According to the recent trending update, six of the world’s largest Central Banks have collaborated to deliberate on the potential cases for Central Bank Digital Currency (CBDC) in their jurisdictions.
The group of the Central Banks comprises the Bank of England, the Bank of Canada, the Bank of Japan, the European Central Bank, the Sveriges Riksbank, the Swiss National Bank, and the Bank for International Settlements (BIS).
These above-listed central banks will assess CBDC utilities in terms of economic, functional and technical design choices, coupled with cross-border interoperability, which will give room for exchange of knowledge about nascent technologies such as blockchain.
The sudden emergence of private-sector digital currencies, such as Facebook’s Libra and the danger it has on global monetary policy and financial stability prompted this rare initiative.

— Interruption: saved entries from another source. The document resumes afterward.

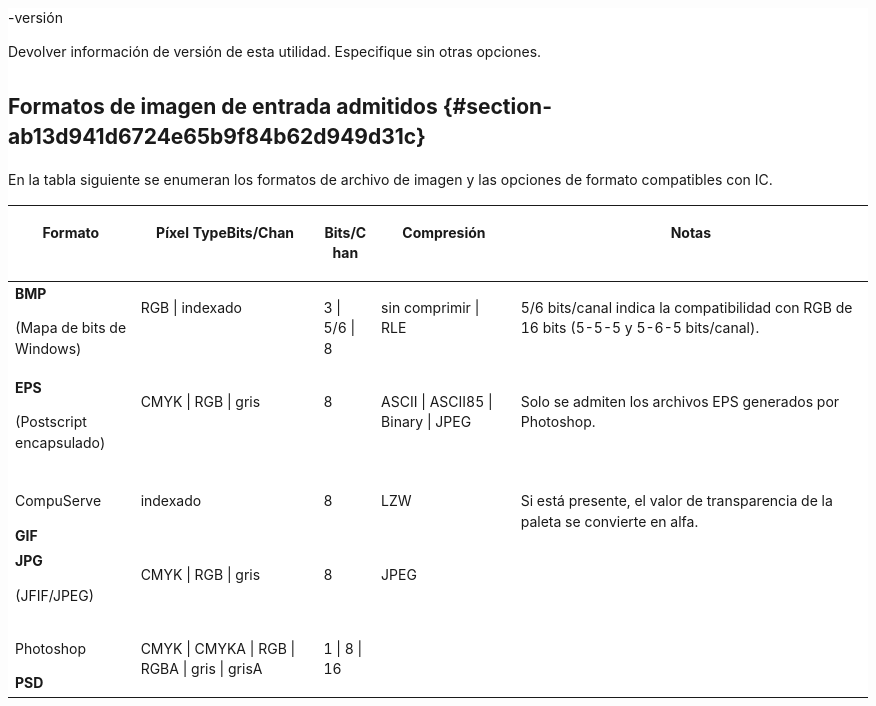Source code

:    <td colname="col1"> <p> <span class="codeph"> -versión </span> </p> </td> 
   <td colname="col2"> <p> Devolver información de versión de esta utilidad. Especifique sin otras opciones. </p> </td> 
  </tr> 
 </tbody> 
</table>

## Formatos de imagen de entrada admitidos {#section-ab13d941d6724e65b9f84b62d949d31c}

En la tabla siguiente se enumeran los formatos de archivo de imagen y las opciones de formato compatibles con IC.

<table id="table_1EB2B60993D34B1887275EA4E3491401"> 
 <thead> 
  <tr> 
   <th class="entry"> <p> <b> Formato</b> </p> </th> 
   <th class="entry"> <p> <b> Píxel </b> <b> TypeBits/Chan</b> </p> </th> 
   <th class="entry"> <p> <b> Bits/Chan</b> </p> </th> 
   <th class="entry"> <p> <b> Compresión</b> </p> </th> 
   <th class="entry"> <p> <b> Notas</b> </p> </th> 
  </tr> 
 </thead>
 <tbody> 
  <tr> 
   <td> <b> BMP</b> <p> (Mapa de bits de Windows) </p> </td> 
   <td> <p> RGB | indexado </p> </td> 
   <td> <p> 3 | 5/6 | 8 </p> </td> 
   <td> <p> sin comprimir | RLE </p> </td> 
   <td> <p> 5/6 bits/canal indica la compatibilidad con RGB de 16 bits (5-5-5 y 5-6-5 bits/canal). </p> </td> 
  </tr> 
  <tr> 
   <td> <b> EPS</b> <p> (Postscript encapsulado) </p> </td> 
   <td> <p> CMYK | RGB | gris </p> </td> 
   <td> <p> 8 </p> </td> 
   <td> <p> ASCII | ASCII85 | Binary | JPEG </p> </td> 
   <td> <p> Solo se admiten los archivos EPS generados por Photoshop. </p> </td> 
  </tr> 
  <tr> 
   <td> </td> 
   <td> </td> 
   <td> </td> 
   <td> </td> 
   <td> </td> 
  </tr> 
  <tr> 
   <td> <p> CompuServe </p> <b>GIF</b> </td> 
   <td> <p> indexado </p> </td> 
   <td> <p> 8 </p> </td> 
   <td> <p> LZW </p> </td> 
   <td> <p> Si está presente, el valor de transparencia de la paleta se convierte en alfa. </p> </td> 
  </tr> 
  <tr> 
   <td> <b> JPG</b> <p> (JFIF/JPEG) </p> </td> 
   <td> <p> CMYK | RGB | gris </p> </td> 
   <td> <p> 8 </p> </td> 
   <td> <p> JPEG </p> </td> 
   <td> <p> </p> </td> 
  </tr> 
  <tr> 
   <td> <p> Photoshop </p> <b>PSD</b> </td> 
   <td> <p> CMYK | CMYKA | RGB | RGBA | gris | grisA </p> </td> 
   <td> <p> 1 | 8 | 16 </p> </td>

According to the report, the group will accommodate senior representatives of the Financial Institutions involved and chaired by the head of the BIS Innovation Hub, Benoît Cœuré and the deputy governor of the Bank of England, Jon Cunliffe and chair of the Committee on Payments and Market Infrastructure.
Back in September 2019, former ECB board member Coeure described the emergence of the Facebook’s cryptocurrency Libra as a “wake up call” for Central Banks. He had since foreseen this developing initiative and advised the public authorities in its favor.
He said, “Much in this spirit, the ECB and the Bank of Japan have already joined forces to examine the possible use of distributed ledger technology in financial market infrastructures. The next natural step would be for global central banks to join forces and jointly investigate the feasibility of CBDCs based on common technical standards.”